I have a 2000 F150. Last year I replaced the intake manifold. While I was replacing it I put in a new PCV for no reason other then I was there and it only cost $4 to replace. During very cold winter mornings I have ice build up in the throttle body. Research told me that this would be from a faulty valve. Truth be told I broke the Elbow coming up from the intake manifold, it was glued in place. Sealed with liquid gasket. The PCV was connected right at the elbow, not sure if this caused an issue with it’s performance or not. The original extension would not fit into the new elbow. This winter I added an extension to the elbow to bring the valve closer to the front of the engine. The throttle body has not frozen yet, but it idles poorly and will stall. Any thoughts?
Research told me that this would be from a faulty valve.
Do you mean a faulty pcv valve could cause ice build up inside the throttle body?
hmmm … well, I guess its possible. The pcv system routes the crankcase vapors back into the engine, and that could add a little heat to the throttle body, melting te ice a little I suppose. On my Corolla the throttle body has a engine coolant passage, in part I presume to prevent this problem. So I’d be surprised if the F150 design to prevent TB icing was just the pcv system. I’d expaect an engine coolant component too. Is the engine warming up like it should, according to the dash coolant temp gauge display? How far up that gauge does the needle get after the engine has been running for 10 -15 minutes?
In any event, it is important the pcv system be working 100%. Otherwise you could end up blowing some major engine gaskets, like the rear crank seal, an expensive proposition. Not a problem you want. Suggest you take your truck to a qualified mechanic and ask them to fix the pcv system componentry. That will be money well spent. With some luck you may find it fixes the TB icing problem too.
Ford has issued a Technical Service Bulletin 01-21-5
It deals with the throttle body icing up from a malfunctioning PCV system.
Contact your local Ford dealer, and order the updated PCV kit, YL3Z-6A603-AA.

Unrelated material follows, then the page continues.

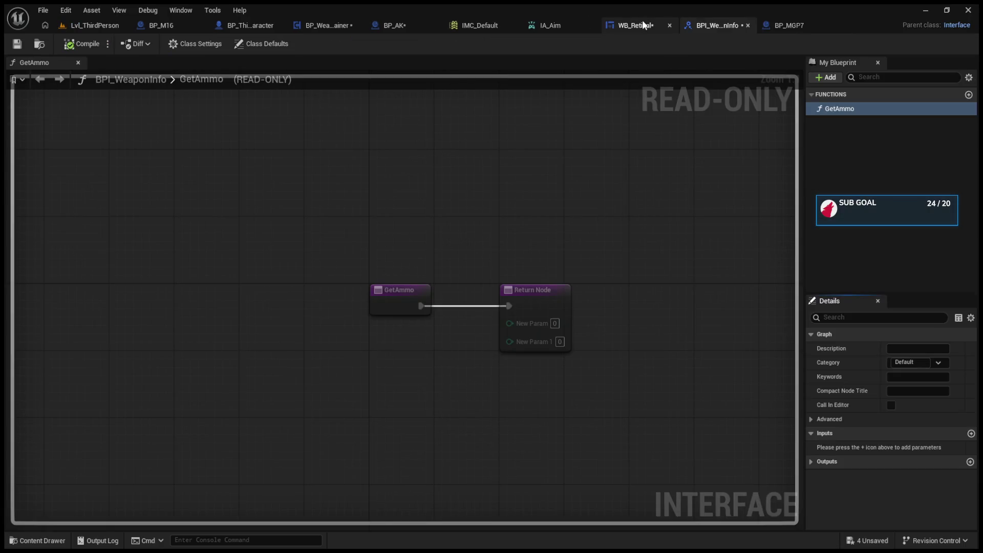
click(643, 25)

And that should fix the icing problem.
Which engine do you have OP? v6 4.2L? v8 4.6L? v8 5.4L?
The TSB covers all those engines.
The engine’s aren’t the problem. The PCV system design for the engines is the problem.
You mean it applies to all those engines? Not just the 5.4L built through 11.1.1?
I look this stuff up!
The TSB is for various vehicles with various engines!
I’m not guessing!
Thank you for the comments. I definitely don’t want any further repairs for this truck. I will take it in and have someone look at it. I was hoping for a simple quick fix.
Suggest to stop by a dealership and ask them to check to make sure it applies to your engine. What I found by looking it up myself – admittedly I’m not a pro mechanic, just a driveway diyer’s – but what I found was the document 01-21-5 mentioned above only applies to the 5.4 L engine manufactured during a certain timeframe. No sense installing parts that won’t fix the problem. If you have other than the 5.4 L engine, it may be the home-brew changes you made are contributing to the throttle icing problem.
Edit: BTW OP, from what I can tell this is a “customer interest” bulletin, and sometimes those are done by the dealership gratis in the interest of customer goodwill, even for older cars that would normally be out of warranty. But only of course if it applies to your specific vehicle configuration.
OP, I have an 03 4.2 v6 f150. When I replaced my PCV it was a metal unit from NAPA and was like $30 or something. It actually has lines for coolant to pass through. I was caught off guard when I yanked what I thought was an air hose off it and liquid went everywhere. I guess by that year to correct any icing issue they run hot coolant through it? I dont know.
I also dont like the sound of “this elbow broke so I glued it on and moved things around with an extension”. It needs to be exactly as it was engineered.